* _DATA PROVIDED_

# # # # # # #

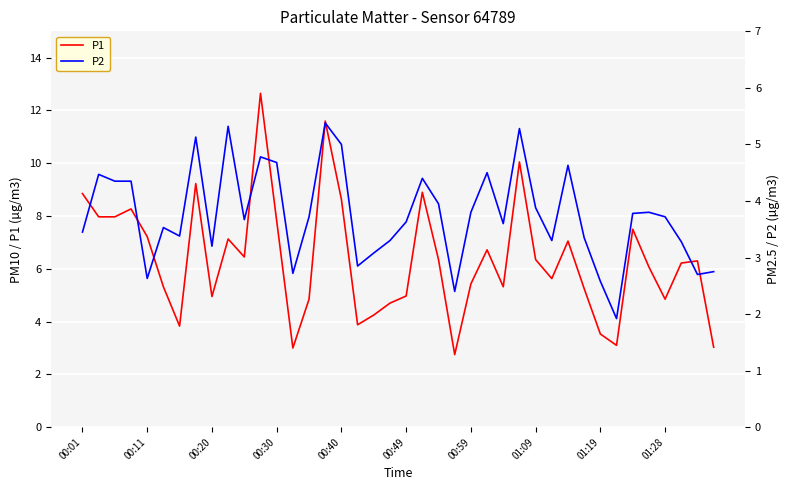

What is the minimum value for P1?

2.8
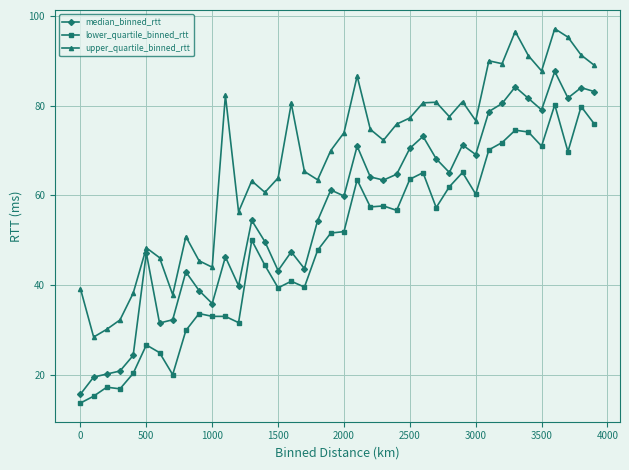

True or false: median_binned_rtt and lower_quartile_binned_rtt cross at least once.

False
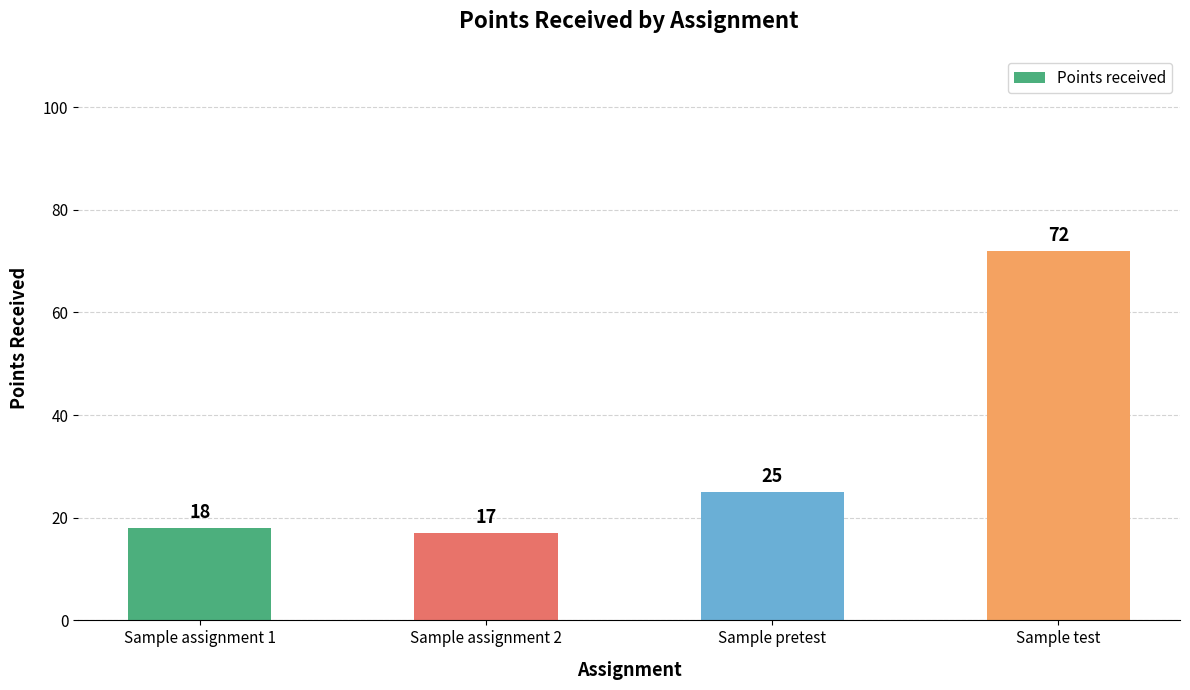

How many values are below 25?

2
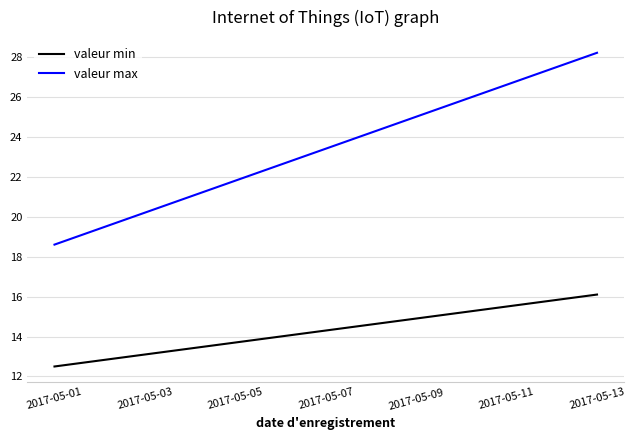

True or false: valeur min and valeur max intersect in this chart.

False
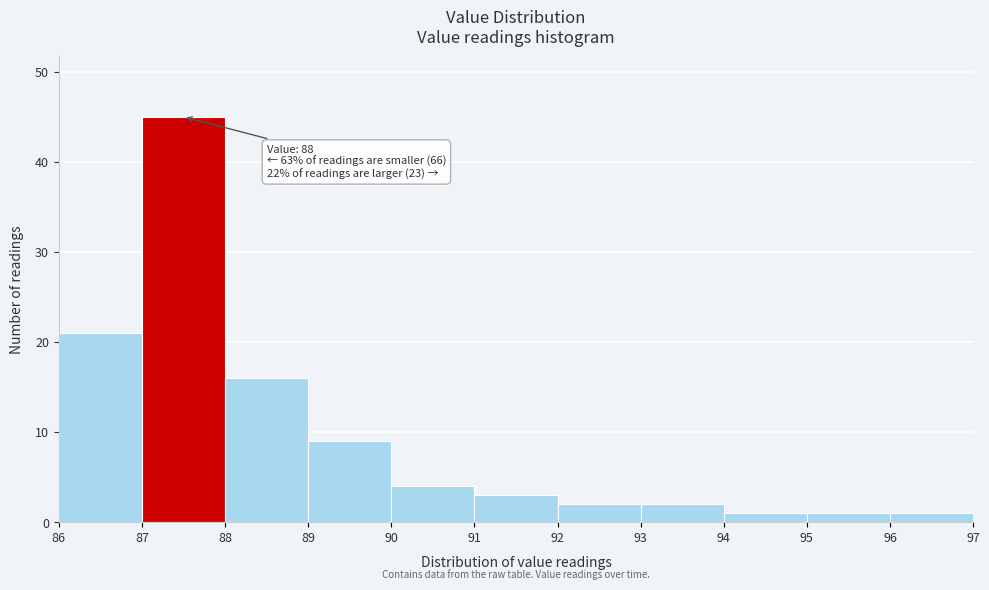

Over which range of the x-axis is the bar tallest?

87 to 88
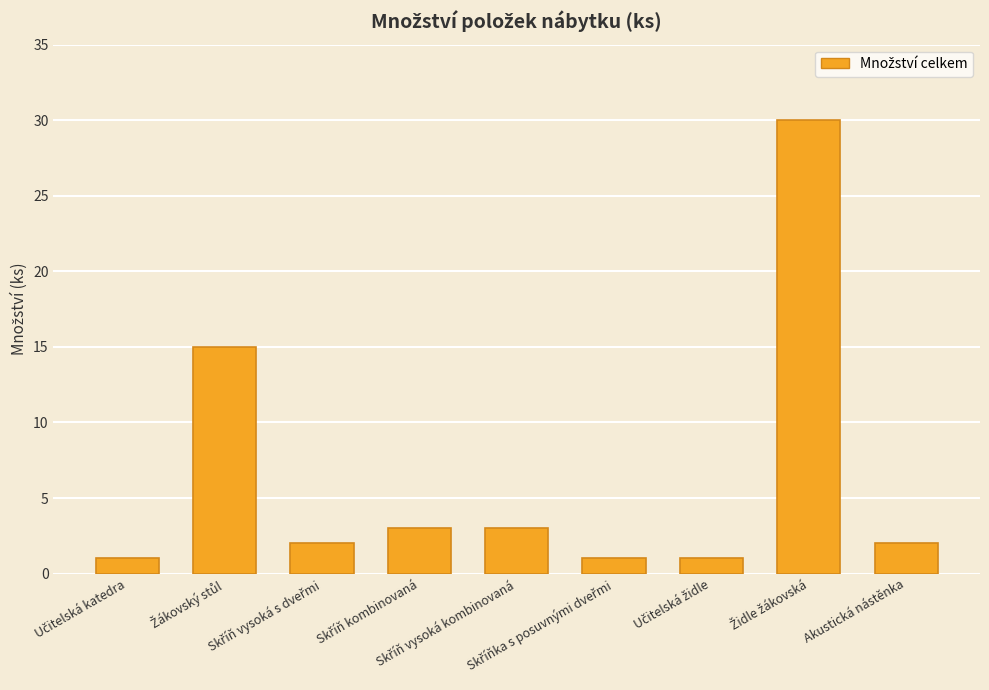

Count the number of categories in the chart.

9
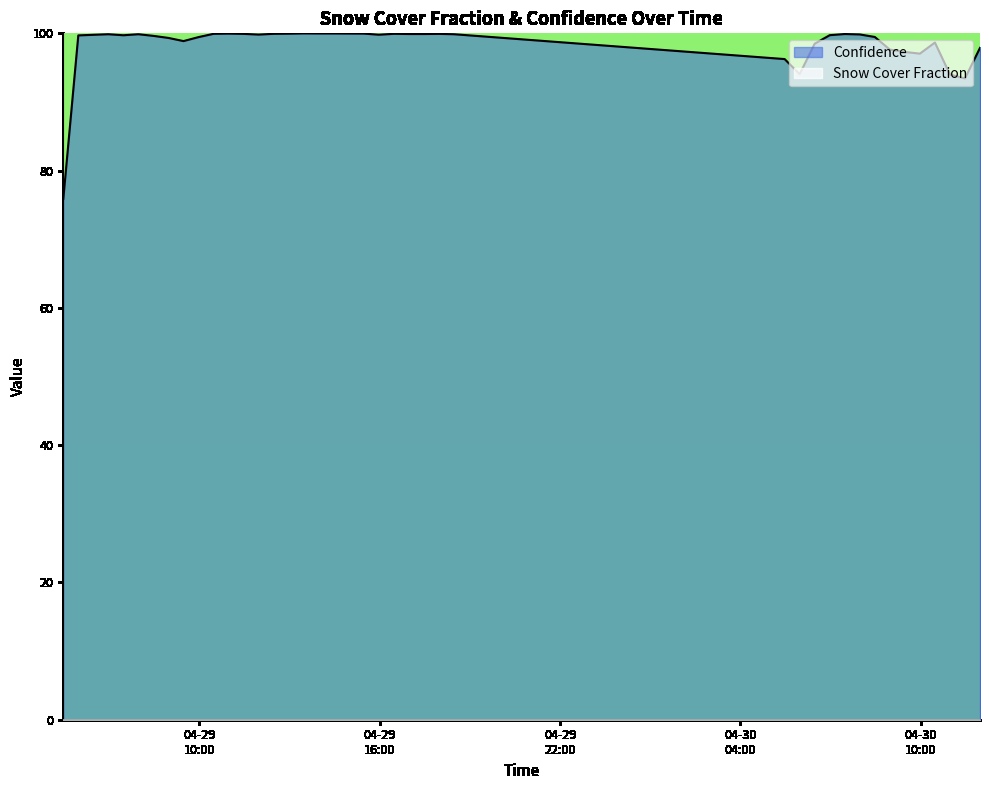

What is the label of the 33rd point from the right?

2024-04-29T09:28:05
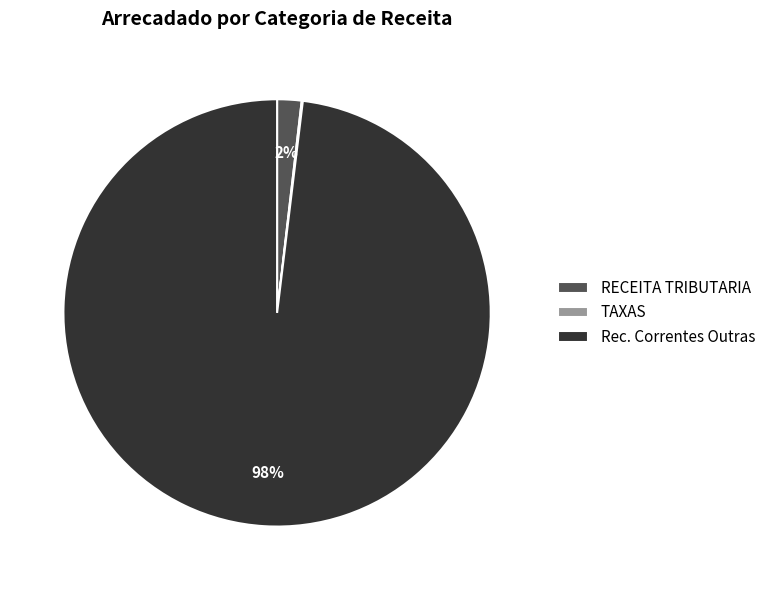

Which slice is the largest?

Rec. Correntes Outras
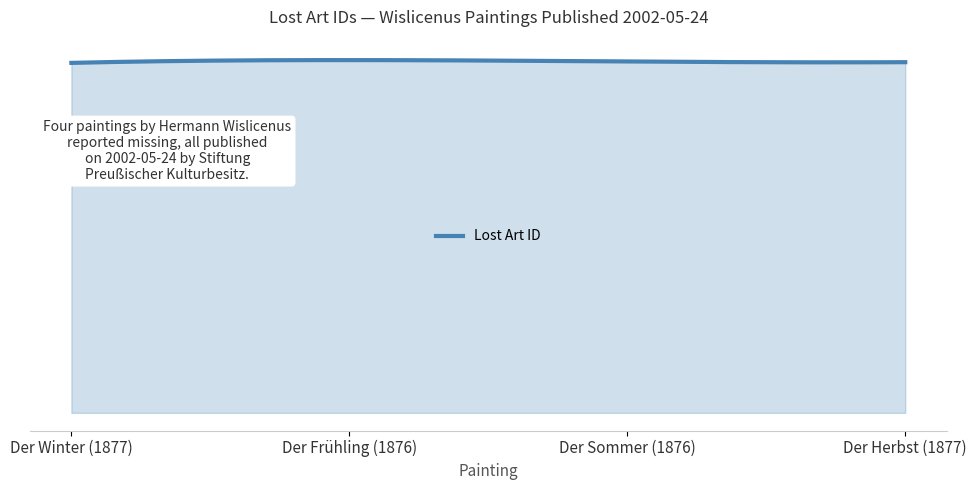

Count the number of categories in the chart.

4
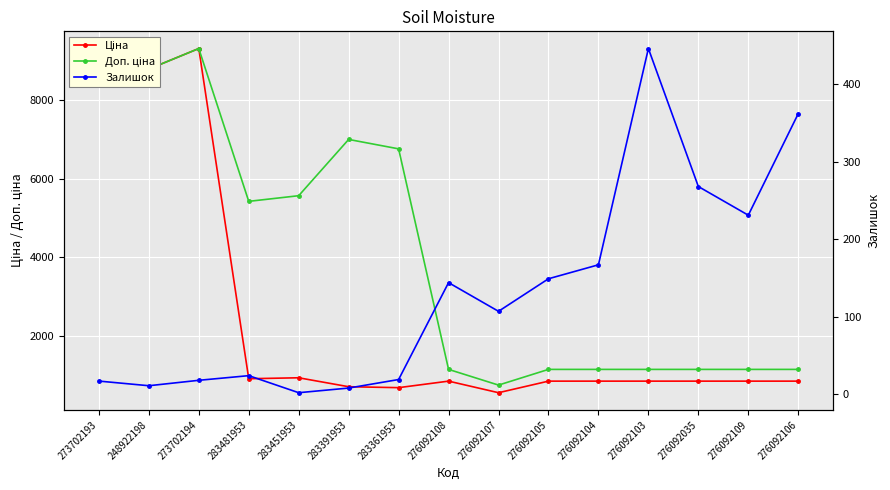

What is the label of the 9th point from the left?

276092107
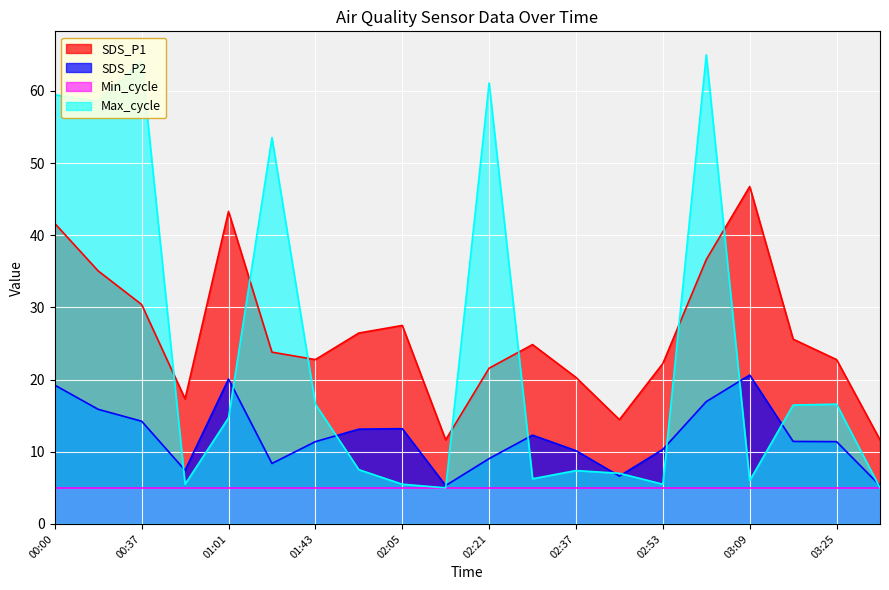

What is the sum of the SDS_P2 values at 03:09 and 02:21?

29.7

# # # # # # #

* _HOW TO COMPLETE THIS TASK_
Return every item above verbatim, with the pictures left out.

* _ANSWER TO THIS EXERCISE_
What is the minimum value for P1?

2.8

True or false: median_binned_rtt and lower_quartile_binned_rtt cross at least once.

False

How many values are below 25?

2

True or false: valeur min and valeur max intersect in this chart.

False

Over which range of the x-axis is the bar tallest?

87 to 88

Count the number of categories in the chart.

9

What is the label of the 33rd point from the right?

2024-04-29T09:28:05

Which slice is the largest?

Rec. Correntes Outras

Count the number of categories in the chart.

4

What is the label of the 9th point from the left?

276092107

What is the sum of the SDS_P2 values at 03:09 and 02:21?

29.7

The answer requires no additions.